Our newly instated President Biden is palpably aware of the charged air. He asks us to put aside our differences, “uniting to fight the foes we face.” (Source: Vox).
We—a small but powerful pronoun. We are all together; humanity is interconnected in this mysterious life. We affect each other on levels great and small.
The charged air, the divisiveness and polarized opinions with metaphorical haunches raised (and sometimes literal, as we witnessed on January 6th at the Capitol), is fear-based reaction. Underneath the anger and violence is fear and pain. The lashing out is a manifestation of untended to psychological wounds.
Enter Dr. Jeremiah Pearcey, a Cognitive Psychologist at the Institute for Spirituality and Health (www.spiritualityandhealth.org) who offers “education and guidance…helping people reduce stress.” The other week, in honor of Martin Luther King Jr., Dr. Pearcey offered a mindfulness meditation to explore the historical moments leading up to the Civil Rights Movement, cultivating a greater understanding and compassion for others and ourselves. The title of the Zoom event: “A Day of Embrace and Peace.”

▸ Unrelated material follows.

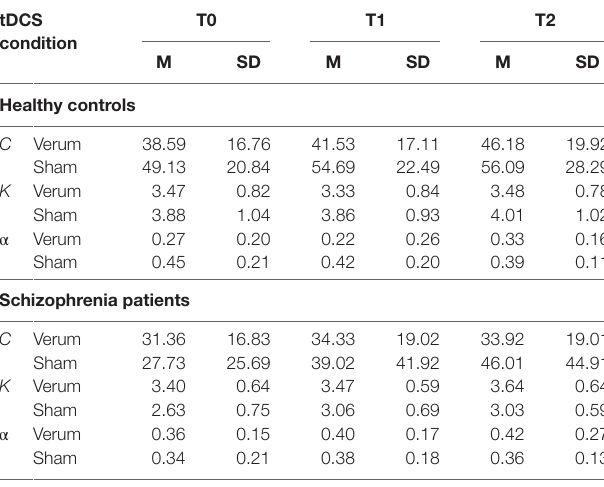
TaBlE 4 | Theory of Visual Attention whole- and partial-report parameters in the healthy control and schizophrenia patient groups for the three time points (T0, T1,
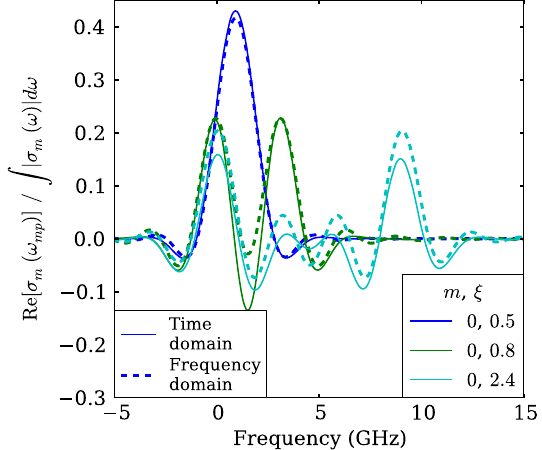
FIG. 12. Transverse bunch spectra in the flat potential condition for the m ¼ 0 mode at three different chromaticities. The frequency domain spectra are for the flattened bunch profile.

The idea of embracing the historical moments leading up to King’s famous “I Have a Dream Speech,” of finding peace in the face of tension seems like an unlikely pairing. Yet the wise Dr. Pearcey’s guided meditation is just what the world needs now.
After several cleansing breaths and a reminder to get comfortable, attendees of the conference, myself included, were guided by Dr. Pearcey’s soothing voice to journey with him. We were asked to imagine ourselves in 1619 as Africans suddenly separated from our families, not understanding the language of our captors, chained together on a boat. Our journey continued to a plantation in 1800, where any courage to leave our “owners” was often extinguished by the site of other African Americans strung up on trees—a visual reminder of the dire risk for our freedom. We were even brought to the recent past, our last breaths labored, as George Floyd’s was, letting our capture know, with the little we had left of life, “I can’t breathe.”

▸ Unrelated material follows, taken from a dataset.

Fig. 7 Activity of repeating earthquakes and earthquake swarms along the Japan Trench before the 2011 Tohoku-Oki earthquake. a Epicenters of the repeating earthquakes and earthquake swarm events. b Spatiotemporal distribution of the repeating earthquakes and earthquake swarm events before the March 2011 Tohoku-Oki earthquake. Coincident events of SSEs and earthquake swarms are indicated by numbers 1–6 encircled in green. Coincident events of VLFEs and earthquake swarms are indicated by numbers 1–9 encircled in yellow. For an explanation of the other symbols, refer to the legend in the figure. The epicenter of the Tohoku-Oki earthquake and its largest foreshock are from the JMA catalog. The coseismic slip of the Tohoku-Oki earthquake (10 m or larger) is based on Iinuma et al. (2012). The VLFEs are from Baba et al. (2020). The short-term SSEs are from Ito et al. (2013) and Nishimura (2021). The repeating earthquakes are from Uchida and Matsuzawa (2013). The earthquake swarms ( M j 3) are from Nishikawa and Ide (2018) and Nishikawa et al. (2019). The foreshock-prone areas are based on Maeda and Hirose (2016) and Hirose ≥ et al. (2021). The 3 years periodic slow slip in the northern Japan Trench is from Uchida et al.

Dr. Pearcey’s meditative guidance offered us a powerful tool for cultivating empathy and one that we can use in our daily lives. The prefix EM literally means in and PATHY means feeling. Under Dr. Pearcey’s steady and compassionate guidance, we were able to experience empathy for our ancestors and the victims of systemic racism today.
Did anxiety surface during the meditation? Anger? Hopelessness? Yes, to it all. Yet the mediation allowed a safe space to observe without judgement, to feel without attaching ourselves to the unpleasant emotions.
It is okay to feel uncomfortable in this life. When we practice self-compassion, we are more apt to feel compassion for others. Unity is a by-product of acknowledging our differences and cultivating empathy. When one of us suffers, we are all suffering; when we acknowledge our discomfort, our anxiety, our anger, or our hurt from a place of compassion, true healing can begin—for ourselves and, by extension, the world around us.